Extract:
○ ○ ○

Dr. Spanaki-Verelas further testified that the myoclonus was only present with certain postures, extension mainly, and the applicant could eliminate it with other postures, such as lying down. Deposition, page 11. She went on to testify that the specific condition the applicant had was variously called truncal myoclonus, segmental myoclonus, or propriospinal myoclonus. The medical literature suggested it could be due to an infection of the spinal cord, to multiple scleroses, to tumors in other parts of the body that might affect the nervous system, or to trauma.

Dr. Spanaki-Verelas testified she did a blood test that was inconclusive, but then did radiographs to rule out a primary tumor. She did other tests, and found no apparent cause. This left trauma as the only cause for the condition remaining from those stated in the medical literature.

The doctor considered whether the symptoms, which started three days after the fall, were merely coincidental. She ultimately determined she could not say. Even as of the date of the deposition, she declined to say one way or another. Deposition, page 18. Her testimony seems to suggest that if trauma were the cause, she'd have expected to have seen signs of the trauma either to the head or the spinal cord.

○ ○ ○

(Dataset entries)

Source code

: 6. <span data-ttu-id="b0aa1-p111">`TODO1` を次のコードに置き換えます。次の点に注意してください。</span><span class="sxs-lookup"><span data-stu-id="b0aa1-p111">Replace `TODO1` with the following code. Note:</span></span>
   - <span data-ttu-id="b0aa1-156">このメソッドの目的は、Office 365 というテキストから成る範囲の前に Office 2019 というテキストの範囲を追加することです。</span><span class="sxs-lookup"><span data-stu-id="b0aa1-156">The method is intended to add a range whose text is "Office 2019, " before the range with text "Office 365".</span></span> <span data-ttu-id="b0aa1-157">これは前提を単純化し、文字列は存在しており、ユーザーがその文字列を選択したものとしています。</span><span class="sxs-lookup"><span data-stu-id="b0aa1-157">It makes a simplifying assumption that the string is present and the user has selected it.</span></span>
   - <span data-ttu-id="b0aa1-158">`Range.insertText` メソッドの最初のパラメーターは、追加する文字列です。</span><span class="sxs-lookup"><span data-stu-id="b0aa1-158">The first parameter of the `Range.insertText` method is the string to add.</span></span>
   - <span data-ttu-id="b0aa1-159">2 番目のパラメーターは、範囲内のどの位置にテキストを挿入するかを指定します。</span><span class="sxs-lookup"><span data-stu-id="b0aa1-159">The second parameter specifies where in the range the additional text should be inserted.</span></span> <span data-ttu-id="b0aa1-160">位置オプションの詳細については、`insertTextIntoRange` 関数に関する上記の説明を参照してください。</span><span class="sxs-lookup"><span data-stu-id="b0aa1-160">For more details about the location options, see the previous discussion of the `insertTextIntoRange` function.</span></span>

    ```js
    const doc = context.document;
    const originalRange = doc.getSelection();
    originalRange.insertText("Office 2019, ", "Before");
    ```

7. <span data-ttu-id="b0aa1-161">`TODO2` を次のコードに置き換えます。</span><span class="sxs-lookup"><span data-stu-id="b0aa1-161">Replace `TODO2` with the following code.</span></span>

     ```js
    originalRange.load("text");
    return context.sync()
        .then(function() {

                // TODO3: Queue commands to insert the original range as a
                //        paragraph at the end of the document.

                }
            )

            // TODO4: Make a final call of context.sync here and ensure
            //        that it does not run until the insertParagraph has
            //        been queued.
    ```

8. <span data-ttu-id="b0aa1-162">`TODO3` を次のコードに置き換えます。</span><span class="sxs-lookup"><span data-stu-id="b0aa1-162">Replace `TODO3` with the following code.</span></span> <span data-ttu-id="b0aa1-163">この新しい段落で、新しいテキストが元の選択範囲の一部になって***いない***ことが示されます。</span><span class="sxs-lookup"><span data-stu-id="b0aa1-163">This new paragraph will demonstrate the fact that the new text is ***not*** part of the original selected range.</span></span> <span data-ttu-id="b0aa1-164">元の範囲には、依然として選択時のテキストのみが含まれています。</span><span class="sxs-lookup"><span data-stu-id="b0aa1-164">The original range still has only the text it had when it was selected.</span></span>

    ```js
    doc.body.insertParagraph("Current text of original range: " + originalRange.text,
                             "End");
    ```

○ ○ ○

Answer these questions using the extract on Dr. Spanaki-Verelas's testimony.
(a) In which posture was the myoclonus mainly present?
(b) What did the radiographs rule out?
(c) How many days after the fall did the symptoms start?

(a) Extension.
(b) A primary tumor.
(c) Three days.